L’astensionismo del 2026 non è un sintomo di morte della democrazia, ma un urlo di silenzio rivolto a una classe dirigente che ha smarrito la bussola della realtà.  La polarizzazione estrema, alimentata da dinamiche geopolitiche distanti e algoritmi tossici, sta producendo un effetto di auto-cannibalismo: i partiti vincono battaglie sui social ma perdono la guerra per la legittimità.  

Gli onorevoli, la politica regionale e locale devono essere consapevoli che ogni volta che si sceglie lo scontro frontale rispetto al dialogo basato sui fatti, si sta perdendo in quel momento un elettore. Mentre la comunicazione politica spacca il Paese per inseguire una ripetuta polemica digitale, ogni volta che si ignorano i segnali profondi delle fratture e le fragilità socio-economiche nei quartieri, nelle periferie e nelle comunità rimaste isolate dai servizi, abituate al degrado quotidiano, puntate della criminalità organizzata, che accrescono al loro interno la violenza  e che non vedono ascensore sociale ma disoccupazione diffusa, questo contribuisce a indebolire e auto-indebolire le fondamenta della Repubblica e delle sue Istituzioni. 

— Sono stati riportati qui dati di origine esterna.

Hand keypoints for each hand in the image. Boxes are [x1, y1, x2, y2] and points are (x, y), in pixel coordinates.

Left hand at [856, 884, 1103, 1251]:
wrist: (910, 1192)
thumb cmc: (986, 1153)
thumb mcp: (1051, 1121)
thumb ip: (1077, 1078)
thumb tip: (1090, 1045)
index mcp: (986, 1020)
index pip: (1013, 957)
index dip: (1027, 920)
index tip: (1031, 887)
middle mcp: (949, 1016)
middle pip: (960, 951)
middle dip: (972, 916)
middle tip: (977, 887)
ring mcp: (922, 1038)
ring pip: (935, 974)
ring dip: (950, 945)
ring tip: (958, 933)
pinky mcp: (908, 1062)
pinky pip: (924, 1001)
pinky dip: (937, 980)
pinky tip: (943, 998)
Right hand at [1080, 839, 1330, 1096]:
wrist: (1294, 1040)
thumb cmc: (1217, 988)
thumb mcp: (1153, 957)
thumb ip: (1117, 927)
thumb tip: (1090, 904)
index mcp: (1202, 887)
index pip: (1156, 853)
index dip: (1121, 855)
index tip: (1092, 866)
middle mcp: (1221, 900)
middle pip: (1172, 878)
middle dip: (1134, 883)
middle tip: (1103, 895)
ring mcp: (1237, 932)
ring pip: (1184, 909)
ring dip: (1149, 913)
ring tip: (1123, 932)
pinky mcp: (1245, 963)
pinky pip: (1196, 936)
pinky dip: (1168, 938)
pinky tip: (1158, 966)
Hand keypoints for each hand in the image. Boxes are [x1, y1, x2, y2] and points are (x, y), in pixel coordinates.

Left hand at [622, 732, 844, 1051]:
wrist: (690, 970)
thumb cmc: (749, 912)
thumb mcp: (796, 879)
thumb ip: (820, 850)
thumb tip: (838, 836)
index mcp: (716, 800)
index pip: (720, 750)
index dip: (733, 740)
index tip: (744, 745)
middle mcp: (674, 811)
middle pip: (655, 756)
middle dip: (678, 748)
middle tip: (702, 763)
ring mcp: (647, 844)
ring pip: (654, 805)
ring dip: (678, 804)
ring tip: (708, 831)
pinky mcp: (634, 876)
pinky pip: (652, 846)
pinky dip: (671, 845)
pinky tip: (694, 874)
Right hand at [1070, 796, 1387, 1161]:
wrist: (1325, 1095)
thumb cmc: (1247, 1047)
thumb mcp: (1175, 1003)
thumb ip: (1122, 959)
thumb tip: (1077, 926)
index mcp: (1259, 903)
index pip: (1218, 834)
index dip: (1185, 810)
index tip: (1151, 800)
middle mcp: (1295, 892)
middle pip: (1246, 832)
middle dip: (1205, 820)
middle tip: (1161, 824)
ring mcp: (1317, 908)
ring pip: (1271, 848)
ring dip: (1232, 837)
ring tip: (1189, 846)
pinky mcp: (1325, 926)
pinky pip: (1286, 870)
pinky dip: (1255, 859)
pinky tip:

Contrastare la polarizzazione nella comunicazione oggi è quasi un dovere per chi si lancia nel teatro politicoSignifica ammettere che la complessità del mondo attuale non si risolve con un meme, ma con una visione di lungo periodo che metta al centro il benessere reale. 

Anche perchè gli italiani sono pronti a partecipare —( il 66% lo desidera ancora ardentemente!) — ma rifiutano di essere comparse in uno spettacolo autoreferenziale che non produce risultati tangibili. 

In questo report emerge che il cittadino chiede di tornare alla “politica del pane e delle rose”: dignità economica, trasparenza e servizi efficienti.

Solo attraverso una “cura di realtà” e un abbandono dei toni tossici potrete trasformare il silenzio delle urne in una nuova, potente voce per l’Italia. La democrazia non è un rito per pochi eletti, ma il patrimonio di tutti: è tempo di tornare a meritare la fiducia. 

 

Fonte dati: Area Studi Legacoop-Ipsos: italiani interessati alla politica, ma cresce la distanza concreta dalle urne

Nota Metodologica del Report FragilItalia

L’indagine FragilItalia è realizzata dall’Area Studi Legacoop in collaborazione con Ipsos. La rilevazione qui analizzata è stata condotta tra il 20 e il 26 febbraio 2026, con presentazione ufficiale dei dati il 3 marzo 2026 presso la Camera dei Deputati.

  • Campione: 1.000 cittadini italiani, rappresentativi della popolazione maggiorenne per genere, età, livello di scolarità, area geografica e ampiezza del comune di residenza.
  • Metodologia: Interviste CAWI (Computer Assisted Web Interviewing), basate su un questionario strutturato per analizzare i sentimenti di fragilità, le priorità economiche e il rapporto con la politica. 
  • Margine di Errore: +/- 3,1% con un intervallo di confidenza del 95%. L’osservatorio FragilItalia si pone l’obiettivo di monitorare periodicamente la tenuta sociale del Paese, fornendo dati oggettivi ai decisori politici per comprendere le mutazioni del corpo elettorale e prevenire la disgregazione del tessuto civico.